Restent les causes de cancers inconnues. Chez les personnes n'ayant jamais fumé, pour 85 % des cancers, aucun facteur de risque lié au mode de vie ou à l'environnement n'a été scientifiquement établi. Cela s'expliquerait notamment par le fait que des cancers sont susceptibles de naître et d'évoluer en dehors de facteurs exogènes, et aussi en raison d'une sous-évaluation de certains facteurs, notamment les infections et de la nutrition. En définitive, dans la France de 2007, on ne trouve une cause spécifique qu'à un cancer sur deux.
«Il est classique de distinguer deux types d'agents cancérogènes», rappellent les auteurs : les agents mutagènes, qui causent l'initiation cellulaire, et ceux responsables de la promotion. Or l'épidémiologie montre que les agents non ou faiblement mutagènes, comme l'alcool, les hormones ou l'amiante, sont «beaucoup plus souvent incriminés dans la cancérogenèse masculine que les mutagènes». Le tabac, lui, est à la fois un agent de mutation et de promotion (irritation, inflammation), ce qui explique la baisse rapide de l'incidence des cancers du poumon après arrêt du tabagisme. Aussi, l'étude pour chaque agent cancérogène de la relation dose-effet est-elle indispensable de manière à «éviter des inquiétudes injustifiées». Dans cet esprit, il convient d'orienter particulièrement les recherches vers le rôle des agents infectieux, de la nutrition durant l'enfance, de l'effet des stress oxydatifs et des phénomènes inflammatoires pendant la cancérogenèse.
Au total , lerapport confirme «l'extrême importance de quelques facteurs liés aux comportements individuels» contre lesquels la prévention peut se révéler efficace. Le tabac et l'alcool en témoignent. Plus d'attention devrait être accordée aux expositions pré- et postnatales à des facteurs de risque exogènes et endogènes et aux maladies chroniques susceptibles d'intervenir dans ce processus. Des observations à long terme, avec le suivi de la personne depuis la vie in utero jusqu'à 50-60 ans, offriraient une meilleure compréhension des facteurs influençant la santé.
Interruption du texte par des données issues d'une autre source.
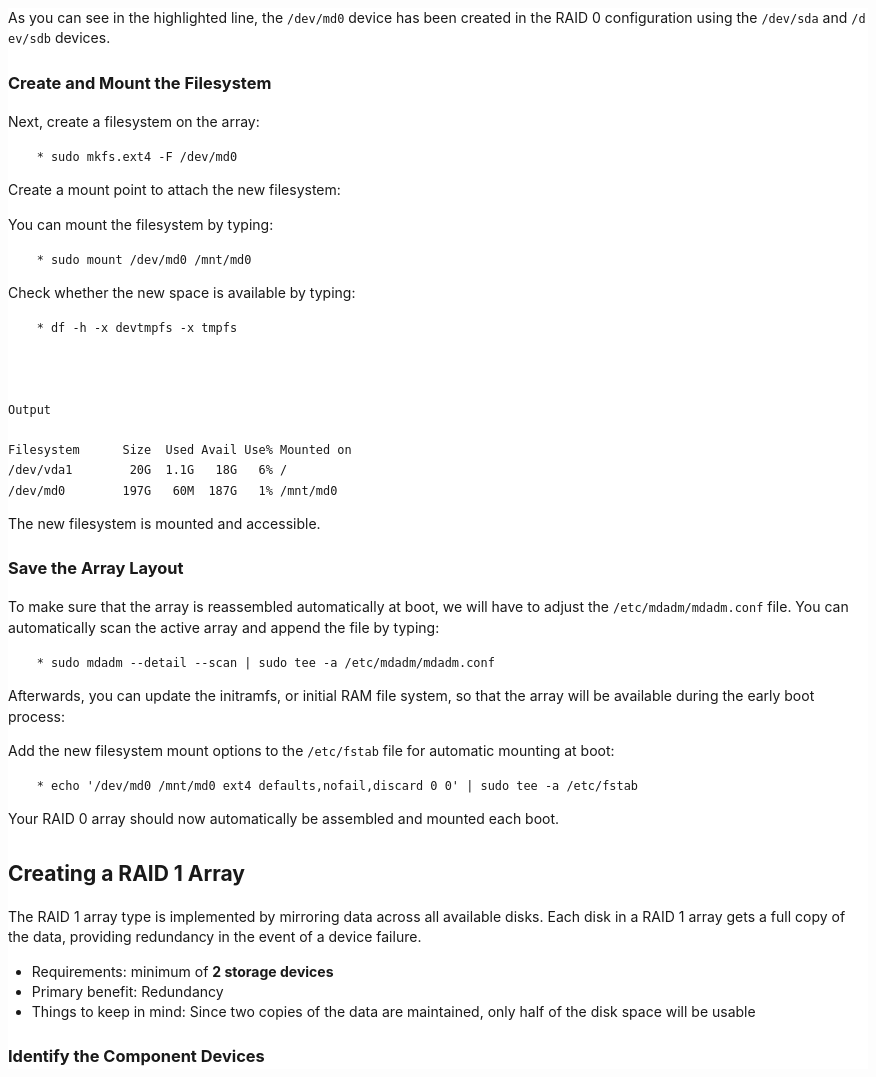 
As you can see in the highlighted line, the `/dev/md0` device has been created in the RAID 0 configuration using the `/dev/sda` and `/dev/sdb` devices.

### Create and Mount the Filesystem

Next, create a filesystem on the array:
    
        * sudo mkfs.ext4 -F /dev/md0
    

Create a mount point to attach the new filesystem:

You can mount the filesystem by typing:
    
        * sudo mount /dev/md0 /mnt/md0
    

Check whether the new space is available by typing:
    
        * df -h -x devtmpfs -x tmpfs
    
    
    
    Output
    
    Filesystem      Size  Used Avail Use% Mounted on
    /dev/vda1        20G  1.1G   18G   6% /
    /dev/md0        197G   60M  187G   1% /mnt/md0
    

The new filesystem is mounted and accessible.

### Save the Array Layout

To make sure that the array is reassembled automatically at boot, we will have to adjust the `/etc/mdadm/mdadm.conf` file. You can automatically scan the active array and append the file by typing:
    
        * sudo mdadm --detail --scan | sudo tee -a /etc/mdadm/mdadm.conf
    

Afterwards, you can update the initramfs, or initial RAM file system, so that the array will be available during the early boot process:

Add the new filesystem mount options to the `/etc/fstab` file for automatic mounting at boot:
    
        * echo '/dev/md0 /mnt/md0 ext4 defaults,nofail,discard 0 0' | sudo tee -a /etc/fstab
    

Your RAID 0 array should now automatically be assembled and mounted each boot.

## Creating a RAID 1 Array

The RAID 1 array type is implemented by mirroring data across all available disks. Each disk in a RAID 1 array gets a full copy of the data, providing redundancy in the event of a device failure.

* Requirements: minimum of **2 storage devices**
* Primary benefit: Redundancy
* Things to keep in mind: Since two copies of the data are maintained, only half of the disk space will be usable

### Identify the Component Devices
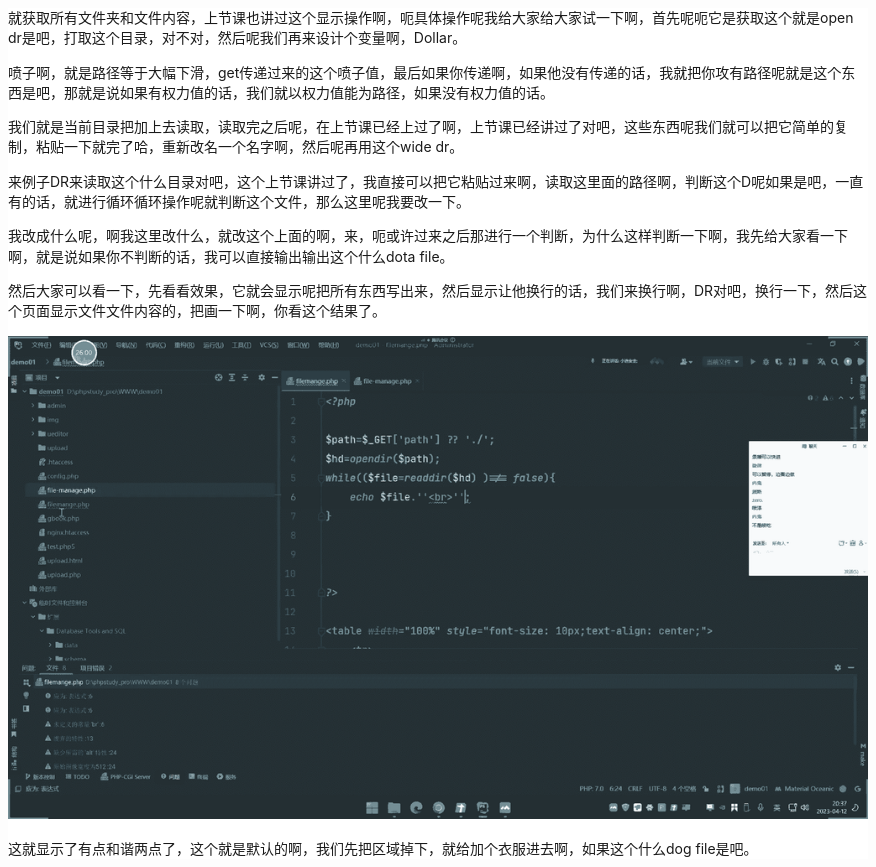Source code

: 就获取所有文件夹和文件内容，上节课也讲过这个显示操作啊，呃具体操作呢我给大家给大家试一下啊，首先呢呃它是获取这个就是open dr是吧，打取这个目录，对不对，然后呢我们再来设计个变量啊，Dollar。

喷子啊，就是路径等于大幅下滑，get传递过来的这个喷子值，最后如果你传递啊，如果他没有传递的话，我就把你攻有路径呢就是这个东西是吧，那就是说如果有权力值的话，我们就以权力值能为路径，如果没有权力值的话。

我们就是当前目录把加上去读取，读取完之后呢，在上节课已经上过了啊，上节课已经讲过了对吧，这些东西呢我们就可以把它简单的复制，粘贴一下就完了哈，重新改名一个名字啊，然后呢再用这个wide dr。

来例子DR来读取这个什么目录对吧，这个上节课讲过了，我直接可以把它粘贴过来啊，读取这里面的路径啊，判断这个D呢如果是吧，一直有的话，就进行循环循环操作呢就判断这个文件，那么这里呢我要改一下。

我改成什么呢，啊我这里改什么，就改这个上面的啊，来，呃或许过来之后那进行一个判断，为什么这样判断一下啊，我先给大家看一下啊，就是说如果你不判断的话，我可以直接输出输出这个什么dota file。

然后大家可以看一下，先看看效果，它就会显示呢把所有东西写出来，然后显示让他换行的话，我们来换行啊，DR对吧，换行一下，然后这个页面显示文件文件内容的，把画一下啊，你看这个结果了。



![](img/904fd02281e1e71091f9fb6d5cca52ae_145.png)

这就显示了有点和谐两点了，这个就是默认的啊，我们先把区域掉下，就给加个衣服进去啊，如果这个什么dog file是吧。


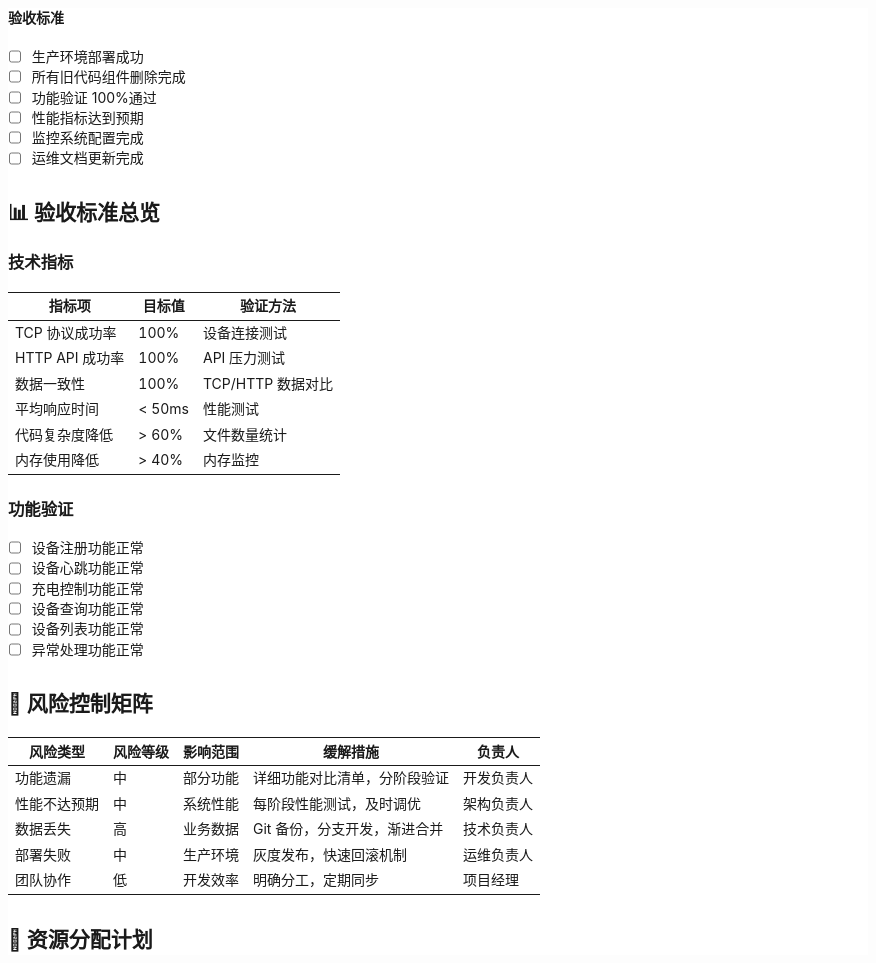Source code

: #### 验收标准

- [ ] 生产环境部署成功
- [ ] 所有旧代码组件删除完成
- [ ] 功能验证 100%通过
- [ ] 性能指标达到预期
- [ ] 监控系统配置完成
- [ ] 运维文档更新完成

## 📊 验收标准总览

### 技术指标

| 指标项          | 目标值 | 验证方法          |
| --------------- | ------ | ----------------- |
| TCP 协议成功率  | 100%   | 设备连接测试      |
| HTTP API 成功率 | 100%   | API 压力测试      |
| 数据一致性      | 100%   | TCP/HTTP 数据对比 |
| 平均响应时间    | < 50ms | 性能测试          |
| 代码复杂度降低  | > 60%  | 文件数量统计      |
| 内存使用降低    | > 40%  | 内存监控          |

### 功能验证

- [ ] 设备注册功能正常
- [ ] 设备心跳功能正常
- [ ] 充电控制功能正常
- [ ] 设备查询功能正常
- [ ] 设备列表功能正常
- [ ] 异常处理功能正常

## 🚨 风险控制矩阵

| 风险类型     | 风险等级 | 影响范围 | 缓解措施                     | 负责人     |
| ------------ | -------- | -------- | ---------------------------- | ---------- |
| 功能遗漏     | 中       | 部分功能 | 详细功能对比清单，分阶段验证 | 开发负责人 |
| 性能不达预期 | 中       | 系统性能 | 每阶段性能测试，及时调优     | 架构负责人 |
| 数据丢失     | 高       | 业务数据 | Git 备份，分支开发，渐进合并 | 技术负责人 |
| 部署失败     | 中       | 生产环境 | 灰度发布，快速回滚机制       | 运维负责人 |
| 团队协作     | 低       | 开发效率 | 明确分工，定期同步           | 项目经理   |

## 👥 资源分配计划
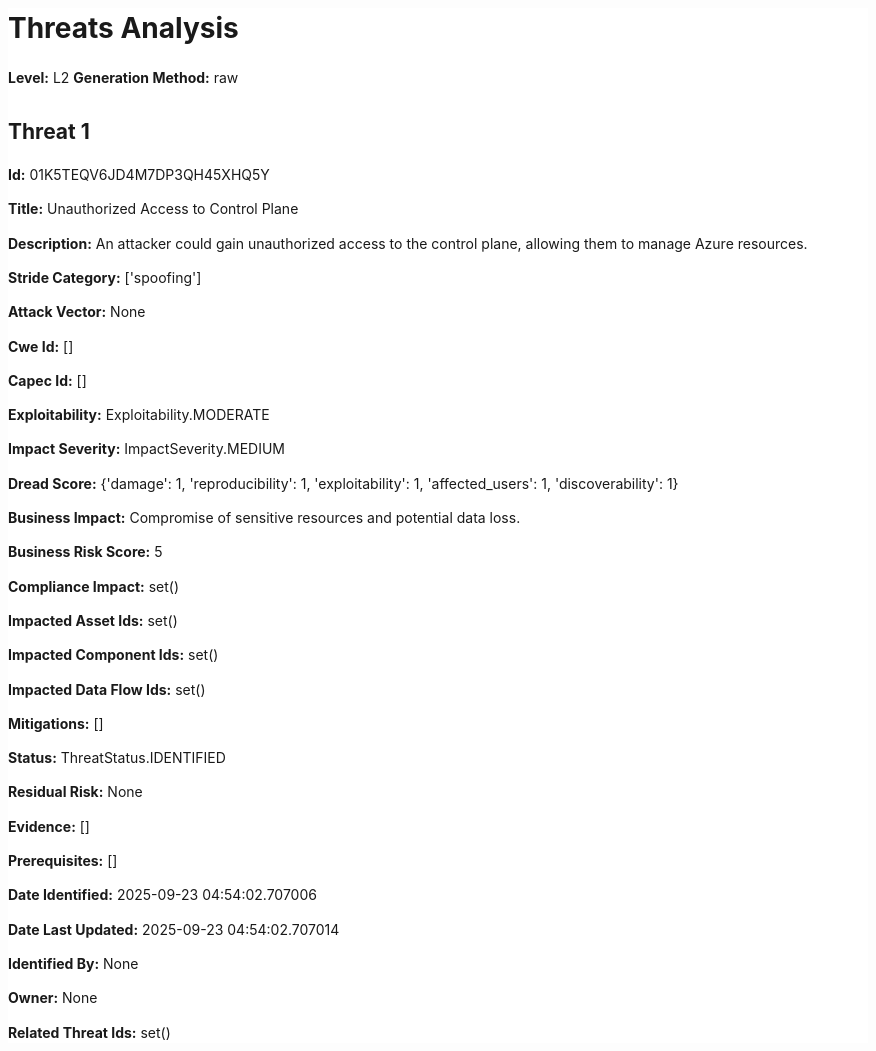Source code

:# Threats Analysis

**Level:** L2
**Generation Method:** raw

## Threat 1

**Id:** 01K5TEQV6JD4M7DP3QH45XHQ5Y

**Title:** Unauthorized Access to Control Plane

**Description:** An attacker could gain unauthorized access to the control plane, allowing them to manage Azure resources.

**Stride Category:** ['spoofing']

**Attack Vector:** None

**Cwe Id:** []

**Capec Id:** []

**Exploitability:** Exploitability.MODERATE

**Impact Severity:** ImpactSeverity.MEDIUM

**Dread Score:** {'damage': 1, 'reproducibility': 1, 'exploitability': 1, 'affected_users': 1, 'discoverability': 1}

**Business Impact:** Compromise of sensitive resources and potential data loss.

**Business Risk Score:** 5

**Compliance Impact:** set()

**Impacted Asset Ids:** set()

**Impacted Component Ids:** set()

**Impacted Data Flow Ids:** set()

**Mitigations:** []

**Status:** ThreatStatus.IDENTIFIED

**Residual Risk:** None

**Evidence:** []

**Prerequisites:** []

**Date Identified:** 2025-09-23 04:54:02.707006

**Date Last Updated:** 2025-09-23 04:54:02.707014

**Identified By:** None

**Owner:** None

**Related Threat Ids:** set()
Le rôle du hasard et des fluctuations statistiques, à l'origine de faux positif ou de faux négatif, est à prendre également en considération. Des études fondamentales et épidémiologiques caractérisées par une étroite coopération entre biologistes, épidémiologistes et cliniciens sont indispensables. Enfin, rappellent les auteurs, il faut sensibiliser le public afin qu'il puisse apprécier les risques du canceret donc les prévenir. L'éducation à la santé dès l'école répond à cette nécessité. En 2002, la France comptait 278 000 nouveaux cancers et accusait 150 000 décès de malades cancéreux.
Deux ans de travail
Le rapport « Les Causes du cancer en France - Nouvelles données scientifiques »a été voulu par le Pr Maurice Tubiana, en tant que membre de l'Académie de médecine et de l'Académie des sciences. Il est le résultat d'une autosaisine des deux institutions. Pendant deux ans, elles ont travaillé au côté du Centre international de recherche sur le cancer (Circ) de Lyon et de la Fédération nationale des centres de lutte contre le cancer (Fnclcc), avec le concours de l'Institut national du cancer et de l'Institut de veille sanitaire. M. Tubiana et P. Boyle en ont assuré la conduite, entourés de P. Autier et P. Boffetta (Circ), A. Aurengo, R. Masse et G. de The (Académie de médecine), R. Monier et A.-J. Valleron (Académie des sciences) et C. Hill (Fnclcc).
Le rapport est publié en anglais (275 pages). Une version abrégée est disponible en français (45 pages).
* Le rapport est accessible sur les sites : www.academie-medecine.fr ; www.academie-sciences.fr ; www.IARIC.fr.